The mortality in the group vaccinated with the autogenous S. suis vaccine was 40% compared to 63% in the untreated positive controls (P > 0.05). Results were not significantly better than those with penicillin, tiamulin, or RespPRRS/Repro modified live-virus vaccination. The use of autogenous bacterins for the control of S. suis-associated disease is common; however, the efficacy of the products remains controversial. In the diagnostic laboratory at Iowa State University, we routinely forward S. suis isolates from field cases to commercial laboratories at the request of referring veterinarians for production of autogenous vaccines. Based on the results from this study, the use of autogenous S. suis bacterins may not be an effective approach for controlling S. suis in pigs coinfected with PRRSV. It is possible that an S. suis autogenous bacterin may have better efficacy in a natural-exposure field situation than in the artificial high-dose challenge exposure used in this experiment.
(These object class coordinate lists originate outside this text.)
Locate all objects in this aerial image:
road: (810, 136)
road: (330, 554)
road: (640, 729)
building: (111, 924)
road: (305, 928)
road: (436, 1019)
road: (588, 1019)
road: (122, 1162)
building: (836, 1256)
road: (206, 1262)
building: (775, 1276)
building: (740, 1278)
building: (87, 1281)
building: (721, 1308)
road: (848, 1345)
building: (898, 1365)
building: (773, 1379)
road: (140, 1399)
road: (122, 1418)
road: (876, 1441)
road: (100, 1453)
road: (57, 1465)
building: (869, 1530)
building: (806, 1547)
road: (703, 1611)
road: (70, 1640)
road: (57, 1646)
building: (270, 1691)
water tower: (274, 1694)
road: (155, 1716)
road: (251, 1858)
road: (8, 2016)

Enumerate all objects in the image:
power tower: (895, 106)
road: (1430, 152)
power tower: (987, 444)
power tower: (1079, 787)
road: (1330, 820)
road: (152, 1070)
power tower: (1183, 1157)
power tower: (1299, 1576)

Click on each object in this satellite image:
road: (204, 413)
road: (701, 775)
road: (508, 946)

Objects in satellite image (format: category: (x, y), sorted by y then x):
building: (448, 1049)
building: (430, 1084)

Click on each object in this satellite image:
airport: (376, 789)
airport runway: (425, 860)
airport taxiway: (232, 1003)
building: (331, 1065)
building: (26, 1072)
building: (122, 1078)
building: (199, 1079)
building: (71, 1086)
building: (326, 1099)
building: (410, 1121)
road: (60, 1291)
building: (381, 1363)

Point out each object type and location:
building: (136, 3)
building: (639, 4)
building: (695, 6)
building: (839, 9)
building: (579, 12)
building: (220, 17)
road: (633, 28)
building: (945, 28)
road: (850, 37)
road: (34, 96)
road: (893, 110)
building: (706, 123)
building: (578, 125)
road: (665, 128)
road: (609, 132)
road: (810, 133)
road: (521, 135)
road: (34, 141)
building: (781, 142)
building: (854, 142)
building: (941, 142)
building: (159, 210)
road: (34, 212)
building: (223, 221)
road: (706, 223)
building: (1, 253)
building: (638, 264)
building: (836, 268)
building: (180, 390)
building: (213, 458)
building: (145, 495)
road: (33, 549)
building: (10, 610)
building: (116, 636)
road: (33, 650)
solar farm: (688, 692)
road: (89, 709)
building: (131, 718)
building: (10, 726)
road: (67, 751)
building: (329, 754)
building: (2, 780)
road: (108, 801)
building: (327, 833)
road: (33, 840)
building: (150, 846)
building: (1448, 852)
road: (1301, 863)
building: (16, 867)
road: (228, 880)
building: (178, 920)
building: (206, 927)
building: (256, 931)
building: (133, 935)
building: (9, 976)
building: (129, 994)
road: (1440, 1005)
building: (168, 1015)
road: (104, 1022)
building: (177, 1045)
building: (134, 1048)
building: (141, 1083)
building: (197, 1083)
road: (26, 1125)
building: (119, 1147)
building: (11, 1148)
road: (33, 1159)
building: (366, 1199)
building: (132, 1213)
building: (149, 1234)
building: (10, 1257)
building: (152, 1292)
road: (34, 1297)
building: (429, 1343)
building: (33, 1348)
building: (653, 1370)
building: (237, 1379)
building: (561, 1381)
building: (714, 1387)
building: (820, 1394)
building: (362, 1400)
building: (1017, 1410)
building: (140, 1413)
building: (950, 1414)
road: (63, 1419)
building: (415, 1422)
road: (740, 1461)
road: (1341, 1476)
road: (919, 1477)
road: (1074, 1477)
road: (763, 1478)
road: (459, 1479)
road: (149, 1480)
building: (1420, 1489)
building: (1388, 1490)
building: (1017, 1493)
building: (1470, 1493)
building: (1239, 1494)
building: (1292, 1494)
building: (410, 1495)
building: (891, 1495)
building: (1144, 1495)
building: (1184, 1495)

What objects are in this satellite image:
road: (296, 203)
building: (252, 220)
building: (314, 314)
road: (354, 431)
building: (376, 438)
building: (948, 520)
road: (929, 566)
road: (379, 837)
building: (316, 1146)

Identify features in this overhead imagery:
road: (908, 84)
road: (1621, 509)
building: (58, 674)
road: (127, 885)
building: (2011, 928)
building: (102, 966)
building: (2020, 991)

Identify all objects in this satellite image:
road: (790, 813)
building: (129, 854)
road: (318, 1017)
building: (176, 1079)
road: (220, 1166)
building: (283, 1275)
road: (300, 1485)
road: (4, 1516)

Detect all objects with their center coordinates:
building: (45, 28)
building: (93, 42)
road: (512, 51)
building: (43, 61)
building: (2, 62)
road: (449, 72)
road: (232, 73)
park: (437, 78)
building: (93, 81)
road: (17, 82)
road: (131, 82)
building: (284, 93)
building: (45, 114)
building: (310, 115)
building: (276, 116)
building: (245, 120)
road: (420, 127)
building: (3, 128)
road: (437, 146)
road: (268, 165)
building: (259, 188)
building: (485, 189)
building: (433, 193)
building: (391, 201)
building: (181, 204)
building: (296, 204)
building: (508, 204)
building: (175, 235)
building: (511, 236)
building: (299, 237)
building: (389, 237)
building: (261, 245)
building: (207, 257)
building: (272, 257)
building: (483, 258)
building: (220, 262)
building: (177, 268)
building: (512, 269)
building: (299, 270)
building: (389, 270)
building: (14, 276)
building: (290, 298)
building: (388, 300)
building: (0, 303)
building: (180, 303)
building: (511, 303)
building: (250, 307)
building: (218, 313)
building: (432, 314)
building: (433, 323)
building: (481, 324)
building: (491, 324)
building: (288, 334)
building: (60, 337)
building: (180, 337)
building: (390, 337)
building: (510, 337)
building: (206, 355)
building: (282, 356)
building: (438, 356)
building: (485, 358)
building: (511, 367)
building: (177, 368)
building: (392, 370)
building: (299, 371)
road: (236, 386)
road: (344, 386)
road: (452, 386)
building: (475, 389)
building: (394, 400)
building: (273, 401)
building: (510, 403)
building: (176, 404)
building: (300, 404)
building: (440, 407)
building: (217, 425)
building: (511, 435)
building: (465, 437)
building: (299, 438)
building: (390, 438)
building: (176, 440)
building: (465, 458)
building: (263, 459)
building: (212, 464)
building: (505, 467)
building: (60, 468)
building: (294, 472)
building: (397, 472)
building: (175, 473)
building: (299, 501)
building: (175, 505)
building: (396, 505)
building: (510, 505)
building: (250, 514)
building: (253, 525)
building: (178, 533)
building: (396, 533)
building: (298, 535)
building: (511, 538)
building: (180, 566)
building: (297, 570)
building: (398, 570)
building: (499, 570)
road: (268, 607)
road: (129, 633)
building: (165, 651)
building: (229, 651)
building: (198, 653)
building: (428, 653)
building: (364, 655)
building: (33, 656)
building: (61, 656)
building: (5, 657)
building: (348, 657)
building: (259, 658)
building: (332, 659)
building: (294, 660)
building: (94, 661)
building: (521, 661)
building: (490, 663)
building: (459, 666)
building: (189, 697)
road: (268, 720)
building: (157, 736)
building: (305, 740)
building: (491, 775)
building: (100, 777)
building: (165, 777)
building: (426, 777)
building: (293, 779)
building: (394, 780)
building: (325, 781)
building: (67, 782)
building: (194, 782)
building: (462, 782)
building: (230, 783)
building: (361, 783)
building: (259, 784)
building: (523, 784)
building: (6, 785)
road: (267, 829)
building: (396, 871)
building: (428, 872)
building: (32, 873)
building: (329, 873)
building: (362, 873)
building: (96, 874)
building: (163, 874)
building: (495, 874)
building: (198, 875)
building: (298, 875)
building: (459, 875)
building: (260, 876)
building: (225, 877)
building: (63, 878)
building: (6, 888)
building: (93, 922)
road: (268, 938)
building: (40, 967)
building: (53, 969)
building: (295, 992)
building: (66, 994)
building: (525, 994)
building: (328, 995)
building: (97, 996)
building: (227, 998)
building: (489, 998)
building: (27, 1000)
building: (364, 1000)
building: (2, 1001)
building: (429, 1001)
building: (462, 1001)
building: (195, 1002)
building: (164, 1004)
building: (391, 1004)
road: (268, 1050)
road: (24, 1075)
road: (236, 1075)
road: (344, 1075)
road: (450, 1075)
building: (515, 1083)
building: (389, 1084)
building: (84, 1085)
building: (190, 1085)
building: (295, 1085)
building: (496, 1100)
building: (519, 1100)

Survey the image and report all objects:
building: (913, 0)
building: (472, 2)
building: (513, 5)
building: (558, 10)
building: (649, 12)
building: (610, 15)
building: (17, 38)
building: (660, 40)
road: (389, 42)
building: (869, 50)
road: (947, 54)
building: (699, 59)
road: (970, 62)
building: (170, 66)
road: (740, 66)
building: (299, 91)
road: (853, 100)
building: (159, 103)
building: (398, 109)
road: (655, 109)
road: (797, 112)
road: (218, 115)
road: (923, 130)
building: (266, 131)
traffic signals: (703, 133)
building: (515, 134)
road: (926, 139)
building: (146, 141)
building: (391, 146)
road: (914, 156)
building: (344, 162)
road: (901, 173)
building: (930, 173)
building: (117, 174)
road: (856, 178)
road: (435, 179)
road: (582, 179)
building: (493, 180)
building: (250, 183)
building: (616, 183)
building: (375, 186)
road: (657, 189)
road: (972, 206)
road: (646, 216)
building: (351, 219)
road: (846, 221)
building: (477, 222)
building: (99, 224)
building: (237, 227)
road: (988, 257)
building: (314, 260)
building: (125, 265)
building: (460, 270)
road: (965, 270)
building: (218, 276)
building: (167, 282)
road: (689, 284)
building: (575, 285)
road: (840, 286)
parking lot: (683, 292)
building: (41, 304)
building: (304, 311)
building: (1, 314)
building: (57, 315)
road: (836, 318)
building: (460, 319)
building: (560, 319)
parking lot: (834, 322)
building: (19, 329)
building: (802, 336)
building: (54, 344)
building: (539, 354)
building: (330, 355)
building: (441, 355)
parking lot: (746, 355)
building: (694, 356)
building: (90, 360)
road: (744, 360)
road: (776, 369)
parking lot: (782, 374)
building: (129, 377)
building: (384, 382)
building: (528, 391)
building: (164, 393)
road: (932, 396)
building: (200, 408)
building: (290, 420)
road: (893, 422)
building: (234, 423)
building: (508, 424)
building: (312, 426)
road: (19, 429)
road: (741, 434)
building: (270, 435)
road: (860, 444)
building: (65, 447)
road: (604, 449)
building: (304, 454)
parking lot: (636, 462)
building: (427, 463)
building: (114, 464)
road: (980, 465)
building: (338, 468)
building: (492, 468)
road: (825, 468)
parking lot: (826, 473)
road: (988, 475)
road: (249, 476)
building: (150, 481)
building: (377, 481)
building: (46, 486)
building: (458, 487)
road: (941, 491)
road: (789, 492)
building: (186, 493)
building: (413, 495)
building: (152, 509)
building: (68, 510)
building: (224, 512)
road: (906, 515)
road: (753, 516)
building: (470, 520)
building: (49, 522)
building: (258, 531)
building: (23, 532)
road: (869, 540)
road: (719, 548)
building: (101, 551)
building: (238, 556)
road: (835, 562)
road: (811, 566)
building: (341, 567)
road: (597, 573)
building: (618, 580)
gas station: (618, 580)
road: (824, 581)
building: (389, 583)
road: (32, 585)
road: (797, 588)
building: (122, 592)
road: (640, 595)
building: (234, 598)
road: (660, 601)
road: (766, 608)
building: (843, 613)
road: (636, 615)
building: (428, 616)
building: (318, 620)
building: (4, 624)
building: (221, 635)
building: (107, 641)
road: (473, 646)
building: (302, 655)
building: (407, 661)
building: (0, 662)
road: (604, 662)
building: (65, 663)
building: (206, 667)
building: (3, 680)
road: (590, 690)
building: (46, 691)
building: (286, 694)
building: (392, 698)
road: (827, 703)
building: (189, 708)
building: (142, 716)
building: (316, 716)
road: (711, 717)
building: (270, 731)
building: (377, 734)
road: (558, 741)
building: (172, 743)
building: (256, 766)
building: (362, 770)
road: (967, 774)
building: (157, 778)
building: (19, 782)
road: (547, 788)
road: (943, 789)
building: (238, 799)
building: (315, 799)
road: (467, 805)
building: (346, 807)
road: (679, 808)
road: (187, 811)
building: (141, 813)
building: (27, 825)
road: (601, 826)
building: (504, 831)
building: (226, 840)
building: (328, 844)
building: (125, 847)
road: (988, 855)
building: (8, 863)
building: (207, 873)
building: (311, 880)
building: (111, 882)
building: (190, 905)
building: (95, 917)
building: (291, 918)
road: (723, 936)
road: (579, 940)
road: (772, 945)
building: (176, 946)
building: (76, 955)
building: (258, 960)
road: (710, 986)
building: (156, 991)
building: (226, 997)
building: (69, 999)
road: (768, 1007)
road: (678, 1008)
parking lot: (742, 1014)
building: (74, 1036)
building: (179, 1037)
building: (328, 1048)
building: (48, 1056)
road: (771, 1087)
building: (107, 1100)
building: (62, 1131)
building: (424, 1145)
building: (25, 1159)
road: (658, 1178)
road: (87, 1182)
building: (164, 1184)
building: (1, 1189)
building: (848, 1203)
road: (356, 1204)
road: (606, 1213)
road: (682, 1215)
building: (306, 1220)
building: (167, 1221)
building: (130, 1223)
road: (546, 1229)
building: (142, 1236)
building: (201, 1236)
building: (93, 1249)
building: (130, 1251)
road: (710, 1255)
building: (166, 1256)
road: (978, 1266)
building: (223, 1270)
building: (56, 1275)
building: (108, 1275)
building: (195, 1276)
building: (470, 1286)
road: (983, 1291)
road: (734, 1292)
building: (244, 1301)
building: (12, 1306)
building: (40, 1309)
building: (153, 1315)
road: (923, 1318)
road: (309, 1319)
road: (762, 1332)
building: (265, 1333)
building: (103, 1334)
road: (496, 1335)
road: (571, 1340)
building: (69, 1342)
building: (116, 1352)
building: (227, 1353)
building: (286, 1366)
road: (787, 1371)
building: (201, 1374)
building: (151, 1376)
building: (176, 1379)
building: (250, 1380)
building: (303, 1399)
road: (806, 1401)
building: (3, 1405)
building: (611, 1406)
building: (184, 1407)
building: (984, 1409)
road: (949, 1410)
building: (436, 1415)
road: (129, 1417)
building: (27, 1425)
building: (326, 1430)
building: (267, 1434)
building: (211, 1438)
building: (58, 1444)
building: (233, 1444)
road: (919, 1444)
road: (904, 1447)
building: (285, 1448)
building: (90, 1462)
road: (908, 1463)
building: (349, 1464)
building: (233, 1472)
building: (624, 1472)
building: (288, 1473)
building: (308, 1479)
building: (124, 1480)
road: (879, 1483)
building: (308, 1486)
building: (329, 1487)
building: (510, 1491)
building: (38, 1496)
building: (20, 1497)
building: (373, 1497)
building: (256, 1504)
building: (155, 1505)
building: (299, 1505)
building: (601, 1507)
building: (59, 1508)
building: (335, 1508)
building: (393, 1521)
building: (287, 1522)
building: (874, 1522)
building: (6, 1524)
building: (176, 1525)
Mortality in the group vaccinated with RespPRRS/Repro modified live-virus vaccine was 81% compared to 63% in the untreated positive controls (P > 0.05). The data from our previous model development experiments (14) suggest that intranasal administration of RespPRRS/Repro modified live-virus vaccine may exacerbate S. suis-induced disease and increase susceptibility to S. suis challenge. The data from the current experiment further support our previous observations. Veterinarians should carefully evaluate the safety and efficacy of using modified live-virus vaccines in swine production systems where S. suis-associated disease is endemic. It is possible that the RespPRRS/Repro vaccine may have better efficacy with a different strain of challenge virus or in a natural-exposure situation rather than in the artificial high-dose challenge exposure used in this experiment. A longer time between PRRSV vaccination and PRRSV challenge may increase the efficacy as well. However, challenge dose, strain, and timing often cannot be controlled or predicted under field conditions.

Of the regimens tested in this model, intramuscular administration of ceftiofur hydrochloride appears to be the best option for minimizing disease associated with PRRSV and S. suis coinfection. This work should be extended to test the efficacy of different treatment intervals of the above-named drugs and to test additional antibiotics commonly used in the field such as ampicillin, amoxicillin, and cefalexin. Other commercial and experimental PRRSV and S. suis vaccines can also be tested with this model.